Gosto de imaginar que ilhas significam-se ― fazem-se dizer por signos ― mediante barcos que se aventuram nas águas que as separam, mas também as unem: as águas podem ser oceânicas ou simples veredas, salgadas ou doces, profundas, turbulentas e mais difíceis de navegar, ou arroios cristalinos que escorrem transparentes entre pedras e vegetação de grande frescor. Os barcos, as palavras. E tudo o mais que diz respeito à palavra afeto, no sentido de afetar, atravessar. Escrever e ler são pontas de ilhas que se fazem significar ― os trajetos dependem dos barcos, das ilhas, das águas que as separam. Este blog não pretende nada, exceto lançar barcos que eventualmente alcancem outras ilhas. Barquinhos de papel.
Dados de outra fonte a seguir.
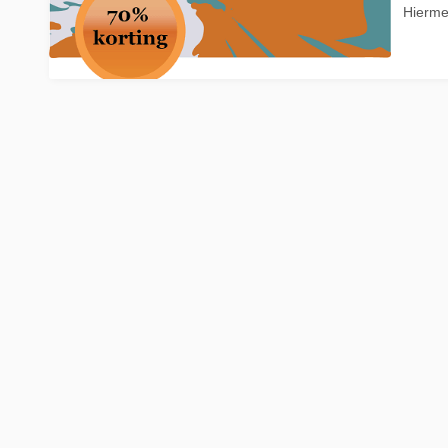
Hierme
La Place
Trein naar Oostenrijk
Polen
Trein naar Zwitserlan
Treinen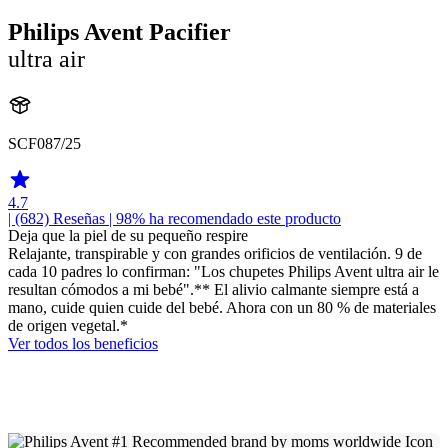
Philips Avent Pacifier
ultra air
SCF087/25
4.7
| (682)
Reseñas
| 98% ha recomendado este producto
Deja que la piel de su pequeño respire
Relajante, transpirable y con grandes orificios de ventilación. 9 de
cada 10 padres lo confirman: "Los chupetes Philips Avent ultra air le
resultan cómodos a mi bebé".** El alivio calmante siempre está a
mano, cuide quien cuide del bebé. Ahora con un 80 % de materiales
de origen vegetal.*
Ver todos los beneficios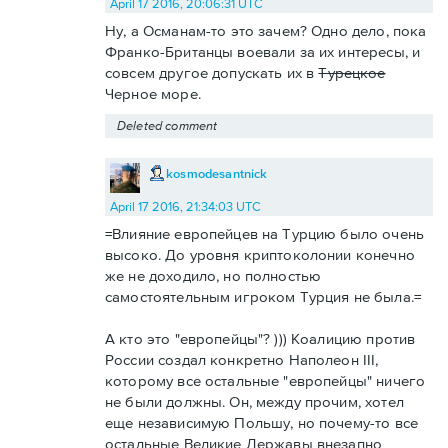
April 17 2016, 20:06:31 UTC
Ну, а Османам-то это зачем? Одно дело, пока
Франко-Британцы воевали за их интересы, и
совсем другое допускать их в
Турецкое
Черное море.
Deleted comment
kosmodesantnick
April 17 2016, 21:34:03 UTC
=Влияние европейцев на Турцию было очень
высоко. До уровня криптоколонии конечно
же не доходило, но полностью
самостоятельным игроком Турция не была.=
А кто это "европейцы"? ))) Коалицию против
России создал конкретно Наполеон III,
которому все остальные "европейцы" ничего
не были должны. Он, между прочим, хотел
еще независимую Польшу, но почему-то все
остальные Великие Державы внезапно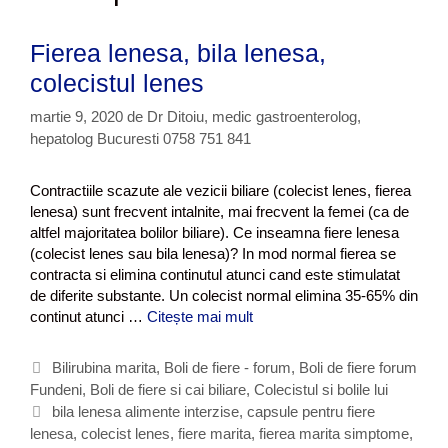
Fierea lenesa, bila lenesa,
colecistul lenes
martie 9, 2020
de
Dr Ditoiu, medic gastroenterolog,
hepatolog Bucuresti 0758 751 841
Contractiile scazute ale vezicii biliare (colecist lenes, fierea
lenesa) sunt frecvent intalnite, mai frecvent la femei (ca de
altfel majoritatea bolilor biliare). Ce inseamna fiere lenesa
(colecist lenes sau bila lenesa)? In mod normal fierea se
contracta si elimina continutul atunci cand este stimulatat
de diferite substante. Un colecist normal elimina 35-65% din
continut atunci …
Citește mai mult
F
i
e
C
Bilirubina marita
,
Boli de fiere - forum
,
Boli de fiere forum
r
Fundeni
a
,
Boli de fiere si cai biliare
,
Colecistul si bolile lui
e
t
E
bila lenesa alimente interzise
,
capsule pentru fiere
a
lenesa
e
t
,
colecist lenes
,
fiere marita
,
fierea marita simptome
,
l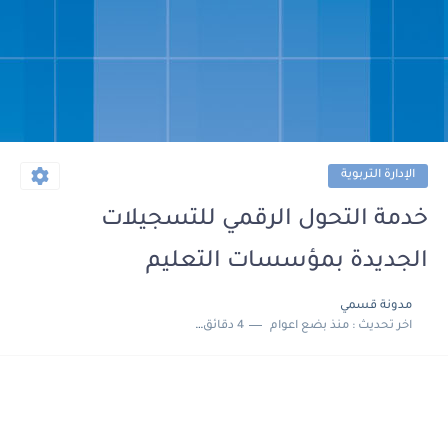
الإدارة التربوية
خدمة التحول الرقمي للتسجيلات
الجديدة بمؤسسات التعليم
مدونة قسمي
اخر تحديث :
منذ بضع اعوام
4 دقائق للقراءة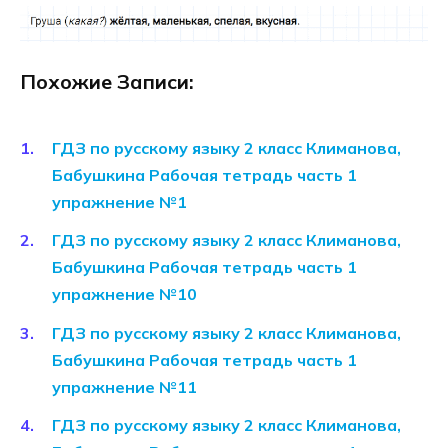
Похожие Записи:
ГДЗ по русскому языку 2 класс Климанова,
Бабушкина Рабочая тетрадь часть 1
упражнение №1
ГДЗ по русскому языку 2 класс Климанова,
Бабушкина Рабочая тетрадь часть 1
упражнение №10
ГДЗ по русскому языку 2 класс Климанова,
Бабушкина Рабочая тетрадь часть 1
упражнение №11
ГДЗ по русскому языку 2 класс Климанова,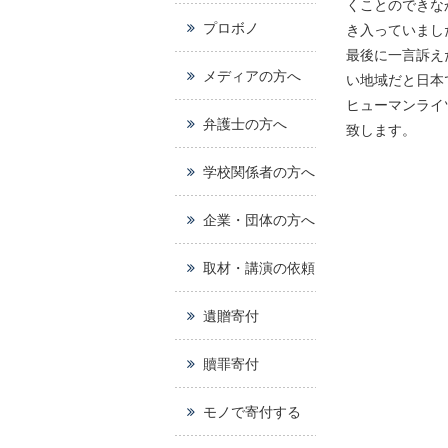
くことのできな
プロボノ
き入っていまし
最後に一言訴え
メディアの方へ
い地域だと日本
ヒューマンライ
弁護士の方へ
致します。
学校関係者の方へ
企業・団体の方へ
取材・講演の依頼
遺贈寄付
贖罪寄付
モノで寄付する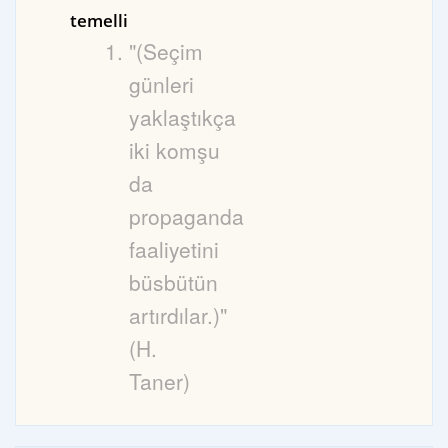
temelli
"(Seçim
günleri
yaklaştıkça
iki komşu
da
propaganda
faaliyetini
büsbütün
artırdılar.)"
(H.
Taner)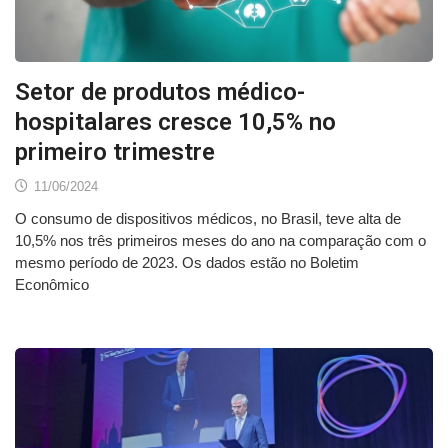
Setor de produtos médico-
hospitalares cresce 10,5% no
primeiro trimestre
11/06/2024
O consumo de dispositivos médicos, no Brasil, teve alta de
10,5% nos três primeiros meses do ano na comparação com o
mesmo período de 2023. Os dados estão no Boletim
Econômico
terça-feira, 13 de março de 2012

Luis Martins

A CONSULTA

― Sua aparência é saudável, mas as aparências às vezes enganam. Vamos lá ver: que é que o senhor sente?
― O que eu sinto, doutor? Não sei dizer direito. É uma espécie de  opressão, de angústia, de ansiedade...
― E o senhor pensa que eu também não sinto? Isto é normal. Normalíssimo. Que mais?
― Bem, doutor. Eu tenho insônias.
― E eu não tenho, por acaso? Pergunte ao seu vizinho se não tem também.
― Eu não me dou com meu vizinho.
― É isto: não se dá com o vizinho. Eu também não me dou com o meu. Ninguém se dá com ninguém. Mas não precisa perguntar: eu sei. Seu vizinho não consegue dormir. Ninguém consegue. Isto é normal.
― Mas, doutor...
― Eu sei: o senhor anda nervoso, excitado, angustiado... Diga-me: não sente medo? Um medo sem causa, sem nenhum motivo aparente, medo de qualquer coisa que o senhor não sabe o que é?
― Realmente... Eu estava com vergonha de dizer, mas, desde que o senhor falou, é verdade: sinto, sim.
― Ótimo! O senhor sente medo. Eu também sinto. Ótimo, torno a dizer. O senhor não tem nada, meu amigo. Está inteiramente são, uma vez que sente medo. Se não sentisse, aí sim, precisaríamos procurar as causas dessa anomalia. Talvez fosse grave.
― Sabe, doutor? Às vezes, tenho a impressão de que estou ficando neurótico.
― Claro que está! E eu não estou? E o seu vizinho não está? E todo o mundo não está? E o senhor pensa que vai ficar de fora? Por quê? Mas reflita um pouco, meu caro. O senhor vive, eu vivo, toda a gente vive num mundo anormal, sádico, doente, sanguinário, onde a regra é  a falta de regras, um mundo hediondo e tenebroso, onde o homem é cada vez mais ― e como nunca foi ― o lobo do próprio homem. Um mundo de guerras, de massacres, de hecatombes, alicerçado no ódio, na iniquidade e na violência. Acrescente a tudo isso a poluição atmosférica, a poluição sonora, a poluição moral, a degradação dos costumes, a falência dos serviços públicos, o colapso do trânsito, a morte da urbanidade, da cordialidade, da solidariedade humanas. O senhor sente angústia. É natural. O senhor tem medo. É normalíssimo. O senhor tem insônias. Como não tê-las? Meu caro cliente, vá tranquilo: o senhor não tem absolutamente nada. Passe bem. O próximo, por favor?
1973

Antologia da crônica brasileira: de Machado de Assis a Lourenço Diaféria. São Paulo: Moderna, 2005, p.103-104.